My Western Digital SN850 appears to suffer from deep power state issues - considering submitting quirk patch.

Thu May 19 13:02:03 PDT 2022

On Thu, May 19, 2022 at 11:14:41AM +0100, Marcos Scriven wrote:
> 
> I have now tried both of these options (separately and together), and the issue still occurs. I confirmed settings in command line:
> 
> cat /proc/cmdline
> BOOT_IMAGE=/boot/vmlinuz-5.13.19-6-pve root=/dev/mapper/pve-root ro quiet video=efifb:off acpi_enforce_resources=lax nvme_core.default_ps_max_latency_us=0 pcie_aspm=off
> 
> Does this mean it's definitively not a power state issue?
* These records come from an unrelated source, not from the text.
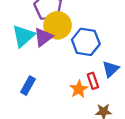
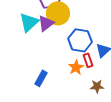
blue hexagon: (86, 42) -> (80, 40), moved
blue rectangle: (28, 86) -> (41, 78), moved

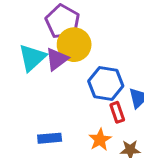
orange star: (76, 67) -> (100, 140), moved
blue rectangle: (41, 78) -> (50, 138), turned 56

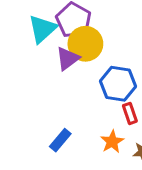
cyan triangle: (32, 58) -> (42, 29), moved
blue rectangle: (50, 138) -> (60, 140), turned -45

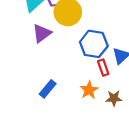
purple triangle: (68, 59) -> (42, 33), moved

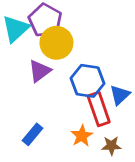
purple triangle: (42, 33) -> (40, 71), moved
red rectangle: (103, 68) -> (99, 109), size x1.6

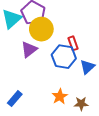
red rectangle: (99, 109) -> (73, 43), moved, size x0.6
blue rectangle: (32, 134) -> (15, 99), moved

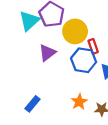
yellow circle: (41, 29) -> (75, 31), moved

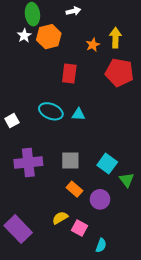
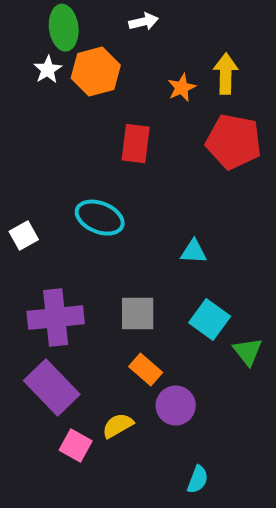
cyan triangle: (79, 114) -> (194, 252), moved
purple circle: (100, 199) -> (176, 405), moved
pink square: (80, 228) -> (76, 445), moved
purple rectangle: (18, 229) -> (52, 387), moved

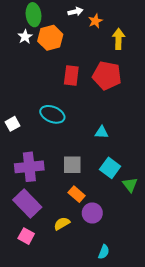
orange star: (182, 88) -> (95, 21), moved
red pentagon: (234, 142) -> (107, 76), moved
pink square: (76, 445) -> (26, 236), moved

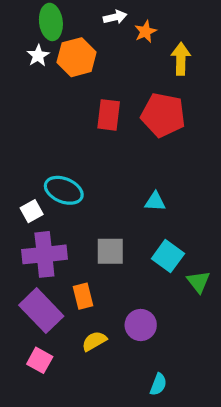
cyan ellipse: (52, 114) -> (64, 190), moved
white square: (13, 124) -> (32, 211), moved
orange rectangle: (77, 194) -> (83, 296), moved, turned 35

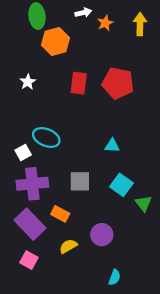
white star: (38, 56) -> (28, 82), moved
yellow arrow: (181, 59) -> (140, 24), moved
orange rectangle: (83, 296) -> (60, 214), turned -48

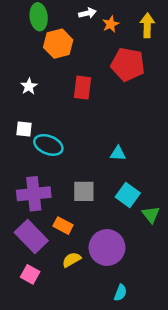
red pentagon: (118, 83) -> (128, 64), moved
white square: (23, 153) -> (24, 129), moved, turned 35
purple circle: (102, 235) -> (107, 247), size x1.5

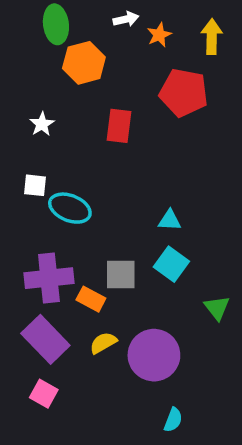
cyan square: (128, 195) -> (171, 264), moved
orange rectangle: (63, 226) -> (91, 299), moved
yellow semicircle: (72, 260) -> (103, 343), moved

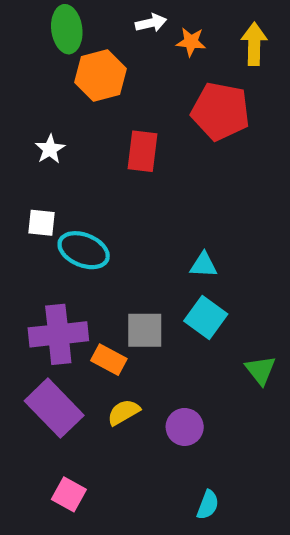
orange star: (159, 35) -> (191, 42), turned 30
purple circle: (154, 355) -> (185, 427), size x0.6
pink square: (44, 394) -> (69, 494), moved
If you're still seeing this same all f's failure even with these settings, I
think it rules out the autonomous power settings provided by nvme and pcie.
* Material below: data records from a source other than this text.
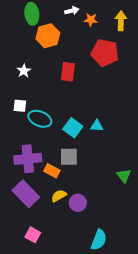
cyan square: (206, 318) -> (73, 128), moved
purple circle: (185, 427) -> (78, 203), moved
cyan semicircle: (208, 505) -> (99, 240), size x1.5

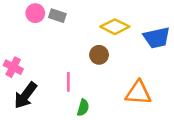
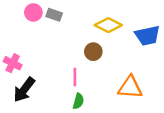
pink line: (68, 82) -> (75, 77), moved

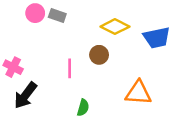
pink line: (75, 77) -> (70, 68), moved

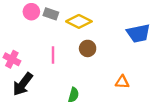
yellow diamond: (115, 27) -> (79, 21), moved
pink line: (70, 68) -> (53, 55), moved
orange triangle: (138, 93) -> (122, 82), size x0.6

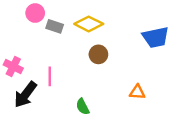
gray rectangle: (51, 14) -> (55, 26), moved
pink line: (53, 55) -> (50, 76), moved
green semicircle: (74, 95) -> (83, 107), turned 136

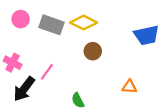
pink circle: (35, 13) -> (21, 19), moved
gray rectangle: (55, 26) -> (51, 25), size x1.5
pink line: (50, 76) -> (47, 72), turned 36

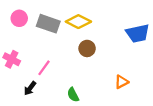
orange triangle: (129, 87) -> (122, 82), turned -32
black arrow: (24, 89) -> (30, 88), moved, size x0.6

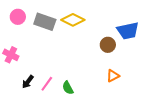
brown circle: (87, 48) -> (108, 45), moved
pink line: (44, 68) -> (47, 84), moved

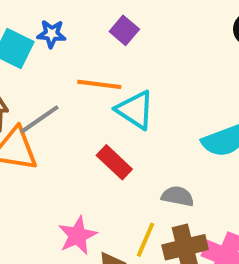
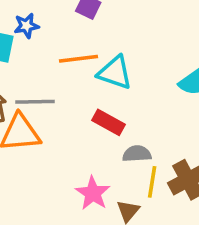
gray line: (40, 119) -> (35, 102), turned 48
gray semicircle: (178, 196) -> (137, 154), moved

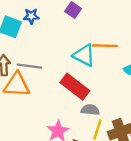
orange line: (78, 59) -> (105, 46), moved
red rectangle: (108, 122) -> (75, 87), size x1.4

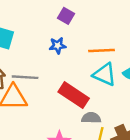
blue star: (31, 16) -> (58, 46), moved
cyan triangle: (84, 55) -> (105, 74), moved

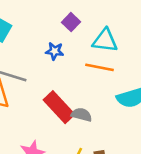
cyan triangle: (105, 74) -> (105, 41), moved, turned -30
gray semicircle: (91, 118) -> (82, 115), moved

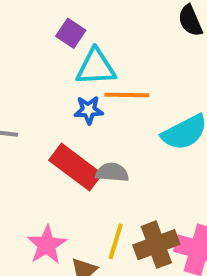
cyan triangle: (105, 41) -> (96, 67), moved
blue star: (55, 51) -> (89, 110), moved

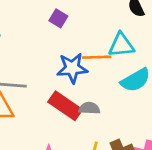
cyan triangle: (96, 67) -> (121, 45), moved
blue star: (89, 110) -> (72, 68), size x1.6

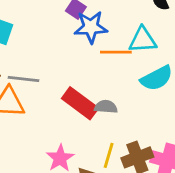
blue star: (72, 68) -> (91, 27), moved

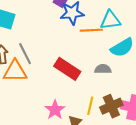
gray line: (24, 79) -> (25, 54), turned 60
gray semicircle: (106, 107) -> (103, 69), moved

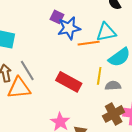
gray semicircle: (103, 69) -> (113, 86), moved
yellow line: (90, 106) -> (99, 76), moved

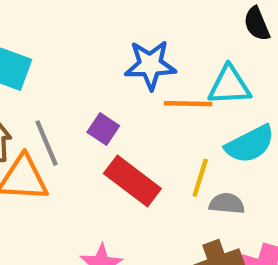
purple square: (57, 17) -> (103, 129), moved

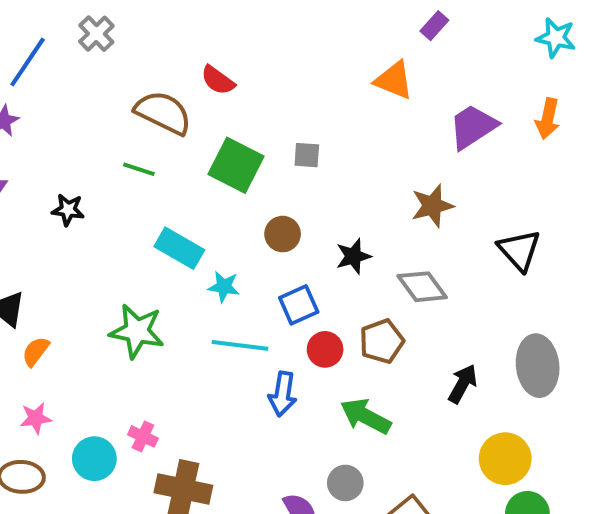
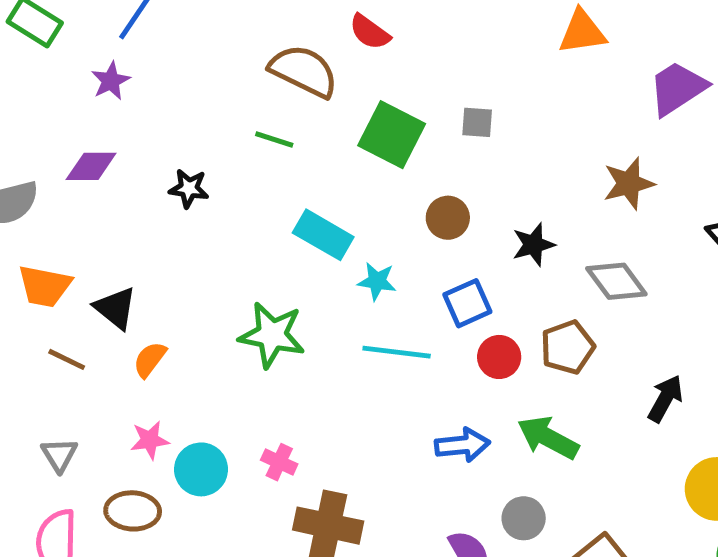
orange triangle: (394, 80) -> (582, 32), turned -30
blue arrow: (283, 394) -> (462, 445), moved, turned -105
cyan circle: (94, 459) -> (201, 469), moved

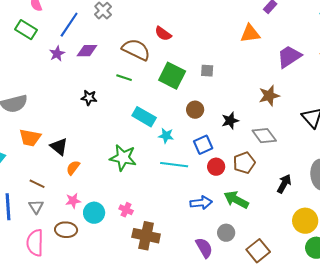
purple diamond: (91, 166) -> (87, 51), moved
brown line: (67, 359) -> (37, 184), moved

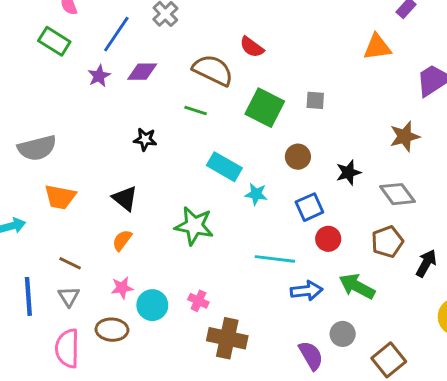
black triangle: (59, 147) -> (125, 198), moved
brown pentagon: (244, 163) -> (387, 242), moved
cyan line: (174, 165) -> (275, 259), moved

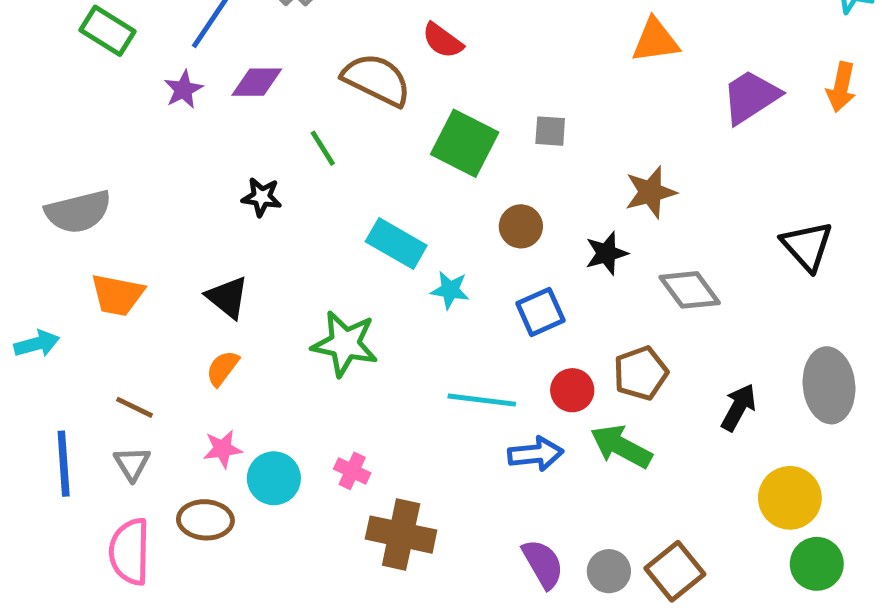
green line: (196, 110) -> (323, 148), moved, turned 40
brown star: (405, 136) -> (650, 192), moved
red circle: (328, 239) -> (572, 390), moved
brown pentagon: (387, 242) -> (641, 373), moved
gray circle: (343, 334) -> (609, 571), moved

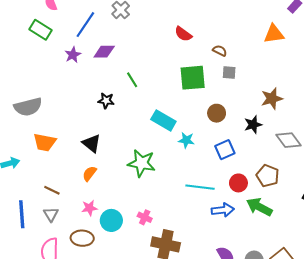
brown semicircle: (377, 80) -> (220, 51), moved, size x0.5
green square: (465, 143) -> (193, 78), turned -32
brown pentagon: (641, 373) -> (268, 176), turned -30

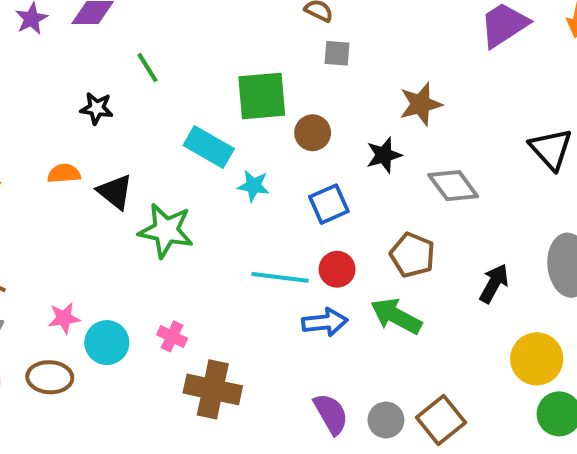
green square: (193, 78) -> (262, 96), moved
black triangle: (92, 143) -> (115, 192), moved
orange semicircle: (89, 174) -> (64, 173), moved, turned 49
red circle: (238, 183) -> (337, 269), moved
It doesn't necessarily rule out potentially platform specific power
capabilities, but that'd be well outside my view of the nvme driver stack, and
I don't have any ideas off the top of my head on what to even check.

> The slightly positive news is I now have a fairly dependable way of replicating the issue. I've described it over in the Proxmox forums (https://forum.proxmox.com/threads/what-processes-resources-are-used-while-doing-a-vm-backup-in-stop-mode.109779/) but in short, just backing up a container (from the affected drive, to an unaffected one) has about a 30% chance of causing the drive to go offline. I suppose the fact this happens is another indicator it's not to do with lowering power states (autonomous or otherwise) if it's happening right when the disk is being read.
> 
> I tried running strace on the process to see if I could see anything obvious about what the process is doing while it fails, vs what happens when it completes without error. I can't see anything obvious.
> 
> Another thing I tried was a raw dd read from the affected disk to dev/null, to see if it was something about intensive reading that causes this, and it did not happen. During that the controller temp maxes out at 63C. nvme smart-log doesn't show any critical warnings.
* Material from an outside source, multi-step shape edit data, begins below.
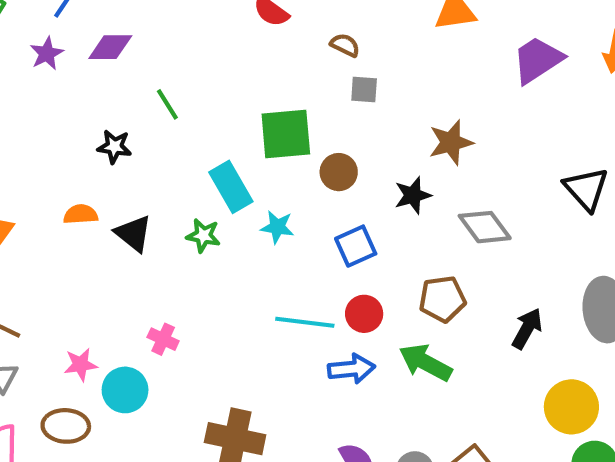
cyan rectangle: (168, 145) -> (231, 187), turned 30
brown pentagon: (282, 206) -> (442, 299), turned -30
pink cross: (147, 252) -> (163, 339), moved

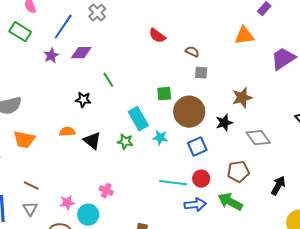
green square: (286, 134) -> (164, 94), size x0.6
brown circle: (339, 172) -> (189, 112), size x1.8

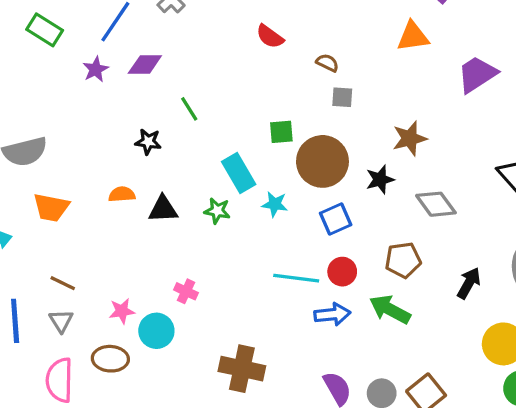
black triangle: (92, 141) -> (163, 209), turned -42

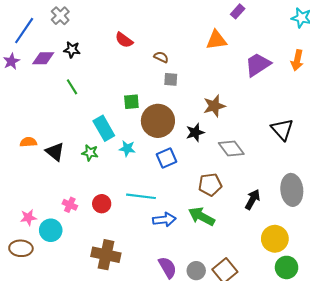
black star: (148, 142) -> (72, 50), moved
black triangle: (163, 209) -> (55, 152), turned 42
red circle: (342, 272) -> (102, 204), moved

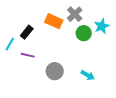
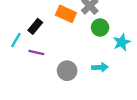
cyan star: (102, 26) -> (122, 42), moved
cyan arrow: (88, 75) -> (100, 67), moved, turned -32

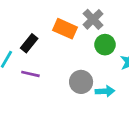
gray circle: (67, 71) -> (81, 82), moved

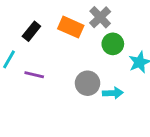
black rectangle: (29, 43) -> (31, 31), moved

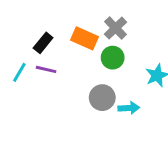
green circle: (113, 44) -> (113, 58), moved
purple line: (34, 75) -> (46, 69), moved

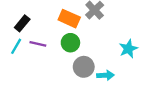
black rectangle: (43, 43) -> (22, 23), moved
green circle: (113, 58) -> (70, 43), moved

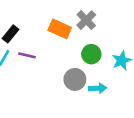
green circle: (70, 43) -> (91, 54), moved

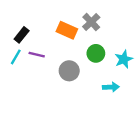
gray circle: (75, 79) -> (69, 71), moved
cyan arrow: (98, 88) -> (111, 87), moved

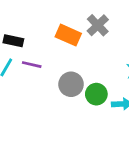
black rectangle: (22, 35) -> (13, 41), turned 63
green circle: (96, 53) -> (96, 94), moved

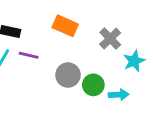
gray cross: (98, 25) -> (110, 38), moved

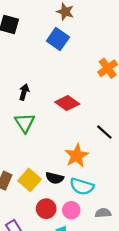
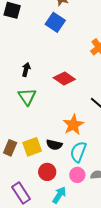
yellow square: (29, 180) -> (32, 147), turned 30
cyan semicircle: (82, 186) -> (78, 152), turned 95
pink circle: (71, 210) -> (77, 175), moved

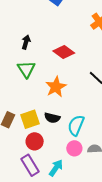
orange star: (73, 125) -> (56, 87), moved
red circle: (47, 172) -> (35, 141), moved
purple rectangle: (21, 193) -> (30, 165), moved

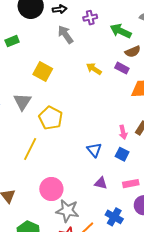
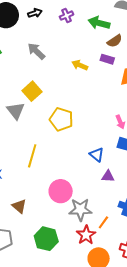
gray arrow: (65, 34) -> (36, 51), moved
yellow square: (43, 71) -> (32, 91), moved, turned 30
yellow pentagon: (51, 118) -> (61, 119), moved
blue triangle: (94, 150) -> (97, 155), moved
63C, not great, not terrible.

'dd' is a nice tool, but you may be able to push the drive further with 'fio',
assuming an intense read workload is pushing the drive to failure. Just a quick
example:

  # fio --name=global --filename=/dev/nvme0n1 --bs=64k --direct=1 --ioengine=libaio --rw=randread --iodepth=32 --numjobs=8 --name=test

> I'm wondering if there's anything that would help me identify if it's a hardware issue (PSU, SSD, motherboard) in terms of low leve debugging or BIOS settings.

It does sound hardware related, but I'm not aware of any reasonable tools or
methods to debug it. Right now, I can only recommend verifying you've got the
latest vendor provided firmware installed.

> As an complete aside on mailgroup protocol, my understanding is text only, and 'inline' style. Responses come both from the group and directly from the people replying - should I "reply all" or just the group? For now, I've gone for the latter.

The mailing list only accepts plain text. Top posting is generally frowned
upon. A reply-all is fine. Wrapping columns at 80 characters helps readability.